## 文書抜粋
子ども達としっかり手をつないだお母さんは
さらに身を屈めて念を押した。

「いいね、わかったね?」

子ども達は素直に大きくうなづいている。

さて、ホームに地下鉄車両が入ってきた。
他のドアのところはいつも通り
降りる人乗る人がごちゃごちゃと押し合っていたのだが
この親子のところだけは
ホームの人たちが全員行儀よくドアの両側に並んで
電車から降りる人を通そうと待っていた。
電車から降りてきた人たちはいつもと勝手が違って
ちょっと戸惑いながらそそくさと歩いていく。
全員降りるのを待って
ホームの人達はその親子を先頭に地下鉄に乗り込んだ。

このとき親子と一緒に地下鉄に乗り込んだ人は
いつもよりずっとスムーズに気持ちよく乗れるじゃないかと思い
そして何か幸せな気持ちになって
次からもこうして乗ろうと思ったのではないか。

## 課題の内容
抜粋の「子ども達は素直に大きくうなづいている。」から「ちょっと戸惑いながらそそくさと歩いていく。」までの部分を、「地下鉄車両」を「電車」に変えて書き直してください。

## 資料一覧
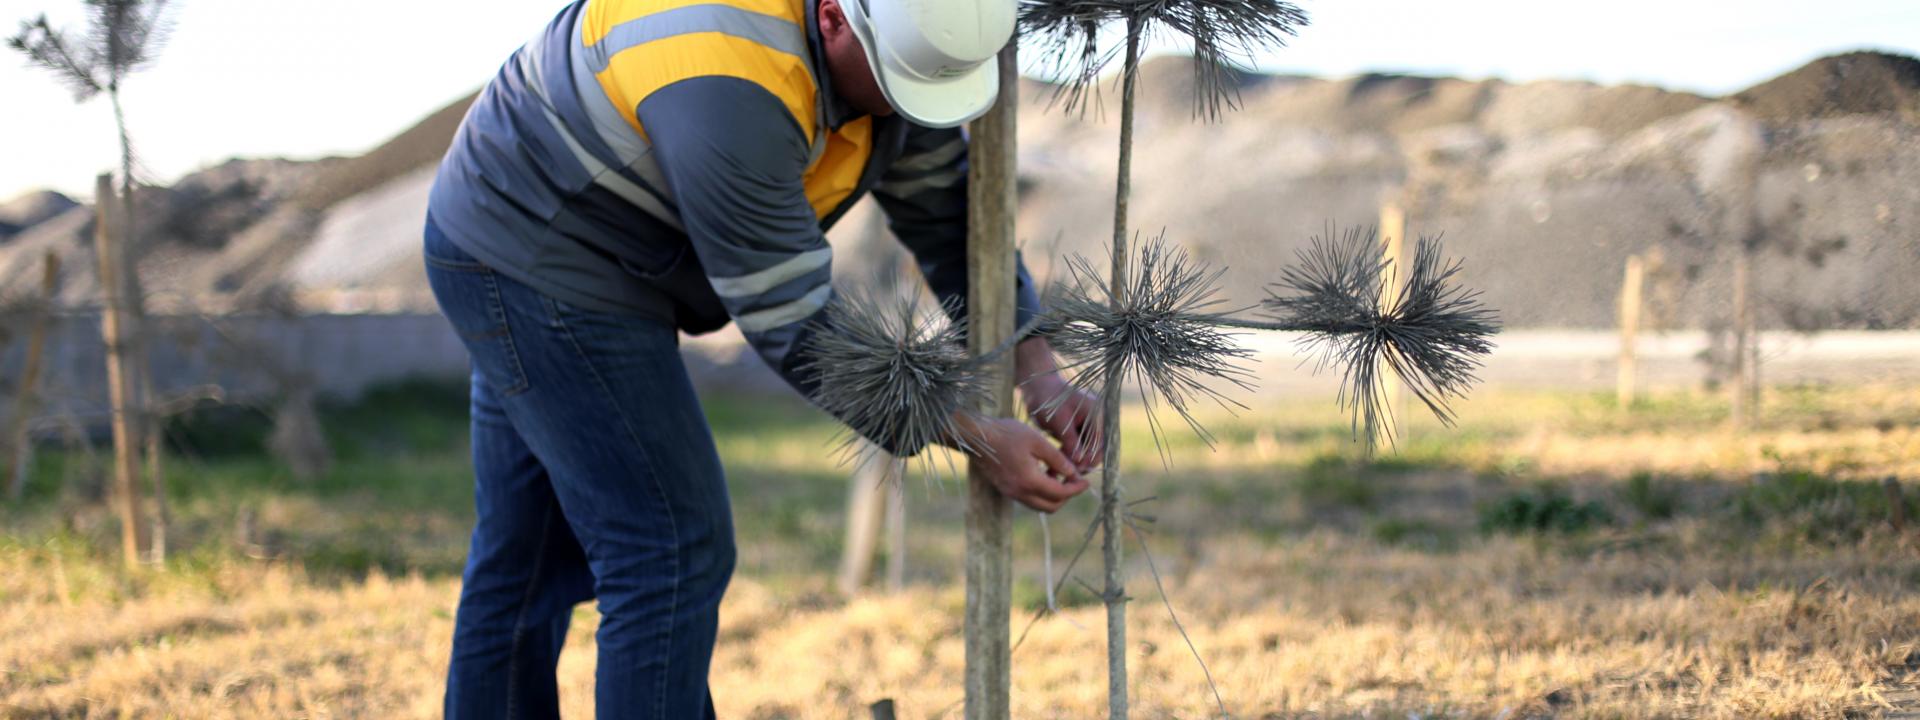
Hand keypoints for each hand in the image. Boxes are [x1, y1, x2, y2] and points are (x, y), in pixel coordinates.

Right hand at [959, 416, 1089, 512]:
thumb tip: (1073, 472)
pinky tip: (1043, 473)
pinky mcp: (1006, 490)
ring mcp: (1011, 493)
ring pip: (1040, 505)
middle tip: (1074, 480)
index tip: (1086, 481)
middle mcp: (1020, 493)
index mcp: (1030, 481)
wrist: (976, 437)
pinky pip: (1029, 499)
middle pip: (1051, 507)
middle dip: (1067, 496)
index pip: (1060, 494)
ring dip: (1054, 495)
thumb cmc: (1007, 434)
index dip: (1076, 489)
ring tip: (1059, 474)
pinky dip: (1041, 492)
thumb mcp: (1037, 441)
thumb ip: (1057, 459)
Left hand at [1021, 374, 1103, 471]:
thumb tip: (1079, 462)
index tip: (1076, 470)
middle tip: (1070, 475)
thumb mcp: (1059, 420)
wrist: (1037, 387)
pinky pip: (1079, 446)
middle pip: (1096, 447)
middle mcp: (1097, 419)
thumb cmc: (1047, 399)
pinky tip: (1060, 464)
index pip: (1098, 442)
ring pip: (1087, 449)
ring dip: (1077, 460)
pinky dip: (1071, 455)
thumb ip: (1070, 440)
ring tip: (1063, 472)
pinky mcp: (1079, 429)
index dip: (1089, 458)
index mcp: (1097, 413)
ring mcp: (1089, 424)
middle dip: (1084, 461)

## 解答
子ども達は素直に大きくうなづいている。

さて、ホームに電車が入ってきた。
他のドアのところはいつも通り
降りる人乗る人がごちゃごちゃと押し合っていたのだが
この親子のところだけは
ホームの人たちが全員行儀よくドアの両側に並んで
電車から降りる人を通そうと待っていた。
電車から降りてきた人たちはいつもと勝手が違って
ちょっと戸惑いながらそそくさと歩いていく。